Back on 7-5-12 I asked a question about speakers losing sound. Received some great ideas to check. Well after a couple of months I found the problem it was unpluged. Silly me! Now I'm having another problem, when I plug speakers in the bass goes crazy. I get all sort of noise and you can even see the bass throbing. I have searched my computer and sound systems but can find nothing. Now my bass speaker goes crazy with it being off and worse when turned on. It's like something is reveberating through it as I said even when off.
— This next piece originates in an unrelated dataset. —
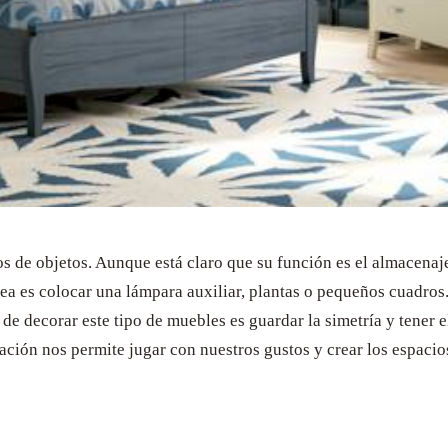
s de objetos. Aunque está claro que su función es el almacenaje
dea es colocar una lámpara auxiliar, plantas o pequeños cuadros
a de decorar este tipo de muebles es guardar la simetría y tener
ación nos permite jugar con nuestros gustos y crear los espaci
Any suggestions would be helpful, thank you.


----------



## Rich Koster (Oct 23, 2012)

Since it appears to be doing it with the computer turned off, I can think of three things off the top of my head, without seeing it.

1) The audio input line is acting like an antenna, due to poor shielding or grounding, and picking up some sort of stray signal.

2) There is a bad electrolytic coupling capacitor, somewhere in the circuitry leading up to, or in the amp.

3) A ground loop.

Try unplugging the speaker system, and see if it still does nothing when unplugged (as before) . If it does nothing unplugged, I'd check to make sure that all of your components are plugged into the same surge protector. If they are, and it is still pulsating, try one of those ground lift adapters ( the kind where you plug a grounded 3 prong plug in to, and only two prongs come out along with a green wire or a tab on the side). Plug your speaker kit/amplifier into it and leave the green wire dangling, if it has one. That may reduce the flutter/buzz. Make sure the ground lift is plugged in with all of the plugs in the surge protector facing the same direction. If the amp has one of those black box plugs ( the power supply is built in to the 120VAC plug) try turning it around if it is capable of being plugged in either way.

Here's the animal:






Also: make sure the audio plug, on the computer & amp, is full inserted, and not wobbling. An intermittent connection could cause this too.


----------



## baron (Oct 24, 2012)

> I stick with brim speakers, maybe perch. Sometimes catfish. Bass speakers are so uppity.



Had fishing and fishfry on my mind while typing. Love bass but never had catfish. I did say in my OP that I was silly.


----------